*** Extract

[MERGE/RFC] Userdoc Driven Design on the Bazaar 2.0 UI

Thu Apr 16 18:23:12 BST 2009

Matthew D. Fuller <fullermd <at> over-yonder.net> writes:

> Random rambling follows.  Recreational chemical dosage advised.

Randomly assembled response follows.  Same advice.

> So, for practical purposes, we've got 2 technical constraints here;
> the branch needs to be able to find its repository, and the repository
> needs to be able to find the branches using it.
> 
> An important non-technical constraint of any scheme is that it be
> reasonably guessable by an informed user.  Even better by an
> uninformed user, but either way, it shouldn't require a lot of
> special-case thinking, or archaeology of the details of a specific
> case.  I add that I DO consider our current setup to pass this.  The
> rules of which pieces require and use which others really are pretty
> simple, and (ignoring stacking) don't have any big list of exceptions
> or special cases.  We don't seem to always do that great a job
> _conveying_ the rules to people, though.  Or people don't seem to do
> that great a job apprehending them, one of the two.
> 
> One way is for the repository to be non-shared and the two to be
> colocated.  This is trivial, as well as unhelpful for the case of
> sharing, so ignorable.  Only shared cases matter here.  So, somehow we
> need to link the two.
> 
> The second is implicit linkage.
> 
>  We have that now via the mechanism of a hierarchical filesystem;
>  branches are 'below' repos, and repos are 'above' branches, so we can
>  know to walk one way or the other to find our missing component[s].
> 
>  Colocated branches do this in a similar hierarchical way, but with
>  differences; most specifically, that branches aren't dealt with as
>  filesystem entities, but as bzr concepts.  Of course, there's no
>  requirement that the root of the bundle-o-branches actually be
>  directly considered as a repository, but it doesn't change the
>  concept either way, so we might as well.
> 
>   This is, IMO, a highly desirable thing to have, but it really won't
>   work well unless, in its context, things are sufficiently well
>   switched to thinking about the internal branches as being _named_
>   rather than _located_.  This is a significant shift from the current
>   bzr worldview, and I don't believe it can be done by papering things
>   over, like switch's guessing "Oh, by 'switch X' you really meant
>   'switch $CURBRANCH/../X'".  I think it's reasonably doable by
>   treating branch refs as names in the context of a colorepo unless
>   they're disambiguated as locations.  Anyway.

******
*** Data shown

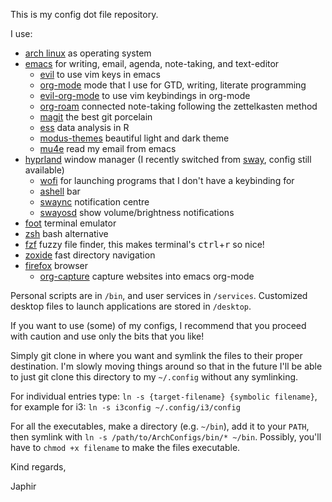 This is my config dot file repository.

I use:
- [arch linux](https://archlinux.org/) as operating system
- [emacs](https://www.gnu.org/software/emacs/) for writing, email, agenda, note-taking, and text-editor
  - [evil](https://github.com/emacs-evil/evil) to use vim keys in emacs
  - [org-mode](https://orgmode.org/) mode that I use for GTD, writing, literate programming
  - [evil-org-mode](https://github.com/Somelauw/evil-org-mode) to use vim keybindings in org-mode
  - [org-roam](https://www.orgroam.com/) connected note-taking following the zettelkasten method
  - [magit](https://magit.vc/) the best git porcelain
  - [ess](https://ess.r-project.org/) data analysis in R
  - [modus-themes](https://gitlab.com/protesilaos/modus-themes/) beautiful light and dark theme
  - [mu4e](https://www.djcbsoftware.nl/code/mu/) read my email from emacs
- [hyprland](https://hyprland.org/) window manager
  (I recently switched from [sway](https://swaywm.org/), config still available)
  - [wofi](https://hg.sr.ht/~scoopta/wofi) for launching programs that I don't have a keybinding for
  <!-- - [nwg-panel](https://github.com/nwg-piotr/nwg-panel) for workspaces, bar, and other nice widgets -->
  - [ashell](https://github.com/MalpenZibo/ashell) bar
  - [swaync](https://github.com/ErikReider/SwayNotificationCenter) notification centre
  - [swayosd](https://github.com/ErikReider/SwayOSD) show volume/brightness notifications
  <!-- - [wlsunset](https://sr.ht/~kennylevinsen/wlsunset/) to change display brightness/colour in the evening -->
- [foot](https://codeberg.org/dnkl/foot) terminal emulator
 - [zsh](https://grml.org/zsh/) bash alternative
 - [fzf](https://github.com/junegunn/fzf) fuzzy file finder, this makes terminal's <kbd>ctrl</kbd>+<kbd>r</kbd> so nice!
 - [zoxide](https://github.com/ajeetdsouza/zoxide) fast directory navigation
- [firefox](https://firefox.org/) browser
  - [org-capture](https://github.com/sprig/org-capture-extension) capture websites into emacs org-mode

Personal scripts are in `/bin`, and user services in `/services`.
Customized desktop files to launch applications are stored in `/desktop`.

If you want to use (some) of my configs, I recommend that you proceed with caution and use only the bits that you like!

Simply git clone in where you want and symlink the files to their proper destination.
I'm slowly moving things around so that in the future I'll be able to just git clone this directory to my `~/.config` without any symlinking.

For individual entries type: `ln -s {target-filename} {symbolic filename}`, for example for i3: `ln -s i3config ~/.config/i3/config`

For all the executables, make a directory (e.g. `~/bin`), add it to your `PATH`, then symlink with `ln -s /path/to/ArchConfigs/bin/* ~/bin`.
Possibly, you'll have to `chmod +x filename` to make the files executable.

Kind regards,

Japhir
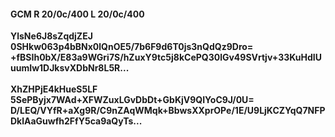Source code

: #### GCM R 20/0c/400 L 20/0c/400
**YlsNe6J8sZqdjZEJ**<br/>**0SHkw063p4bBNx0lQnOE5/7b6F9d6T0js3nQdQz9Dro=**<br/>**+fBSIh0bX/E83a9WGri7S/hZuxY9tc5j8kCePQ30lGv49SVrtjv+33KuHdIUuumIw1DJksvXDbNr8L5R...**<br/><br/>
**XhZHPjE4kHueS5LF**<br/>**5SePByjx7WAd+XFWZuxLGvDbDt+GbKjV9QIYoC9J/0U=**<br/>**D/LEQ/VYfR+aXg9R/C9nZAqWMqk+BbwsXXprOPe/1E/U9LjKCZYqQ7NFPDklAaGuwfh2FfY5ca9aQyTs...**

******

Tasks to complete:
A. Rewrite the paragraph of the Bazaar post that begins "An important non-technical constraint" in shorter form, keeping its main facts.
B. Retype the part of the Bazaar post from "Thu Apr 16 18:23:12" up to and including "chemical dosage advised.".
C. Extend the Bazaar post, picking up right after its final sentence.
The listing has no connection to the Bazaar post.

Responses for each task:
A. Any scheme should be reasonably guessable by an informed user, and ideally by an uninformed one, without much special-case thinking or digging into the details of a specific case. The writer considers the current setup to meet this standard. Its rules on which pieces require and use which others are simple and, apart from stacking, carry no big list of exceptions. Still, those rules don't always seem to be conveyed well to people, or people don't grasp them well.

B.
Thu Apr 16 18:23:12 BST 2009

Matthew D. Fuller <fullermd <at> over-yonder.net> writes:

> Random rambling follows.  Recreational chemical dosage advised.

C.
> 
> What other implicit mechanisms can we imagine to go both ways?  I can
> think of a number of stupid ones, but no non-stupid ones have come to
> mind.
> 
> The third is explicit linkage.  This has necessary limitations; it
> requires that anything dealing with a branch has to be able to write
> into the repository.
> 
> This constraint is almost necessarily violated by stacking (or
> eventually, shallow cloning, which IMO is the much more interesting
> descendant of stacking) unless we declare that such things can't be
> done over read-only transports.  And that would be stupid.  So, this
> case may be something we just need to declare an exception to the
> 'repo able to find branch' rule and leave that to human manglement.
> 
>  One method of explicit linkage is by using layers underneath bzr.
>  The first obvious mechanism is ".bzr/repository/ is a symlink to the
>  real repo".  That covers branch -> repo.  For repo -> branch we could
>  have symlinks in $REPODIR/.bzr/repository/branches/.  Various other
>  sub-bzr mechanisms mostly reduce to variants of this.
> 
>  The other is inside bzr.  We already have a moral equivalent of this
>  in the branch reference in lightweight checkouts.  We'd have to have
>  a similar thing going the other way.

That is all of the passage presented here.